Knott, who had been asleep on the back seat, scrambled his way over the central console and came to sit in Luca’s lap, licking his chin. Luca stroked him distractedly, listening to the song. Every word of it could be about Pax. Or him. He cut the engine.
As he did, he could hear a man’s raised voice out of sight behind the car, a familiar soundtrack from the stud in the past week. He’d only ever seen Mack from a distance – not hard to spot his thick-set bulk and the way he used it to put his wife in reverse, Ginger Rogers dancing backwards around the cobbles – but his voice carried like a dictator at a rally.
Catching movement in his mirrors, he turned to see Pax’s little boy standing by the yellow motorbike, carrying an oversized cuddly rabbit and a toy steam engine. Stocky, round-cheeked and glossily brunette, he took after his father. Yet it was his mother’s haunted, soulful eyes that peered out from beneath the heavy fringe. Out of sight, Mack’s voice shouted and raged, Pax’s urgent attempts to quieten him unheeded.
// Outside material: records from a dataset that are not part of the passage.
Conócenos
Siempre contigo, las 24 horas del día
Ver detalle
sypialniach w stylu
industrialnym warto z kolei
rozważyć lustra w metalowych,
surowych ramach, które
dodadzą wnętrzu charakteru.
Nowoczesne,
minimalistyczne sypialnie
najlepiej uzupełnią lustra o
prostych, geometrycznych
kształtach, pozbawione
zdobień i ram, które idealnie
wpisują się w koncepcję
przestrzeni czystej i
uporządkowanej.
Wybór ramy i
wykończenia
Luca watched as the boy set down his toys and picked up a handful of gravel, pushing it into the exhaust of the big bike, followed by another, then a third. The fourth handful was hurled at the shiny yellow paintwork. As he turned for a fifth, he caught sight of Luca watching him and promptly disappeared.
Luca’s phone rang again. It was Ronnie, the line so bad it sounded as though she was grinding coffee. ‘Where in hell are you? I’ve been shouting my head off on the yard, didn’t you hear?’
‘I’ll be there in a minute,’ he promised as the coffee grinder scattered its contents down the line, her response inaudible.
At last Pax wrenched the back door open, helping Kes into his booster seat, her tone predictably hypnotic with soothing reassurances. ‘Now, have we got everything? You have Rab the rabbit, yes? Right. Remember Luca, Granny’s stud manager? Say hello!’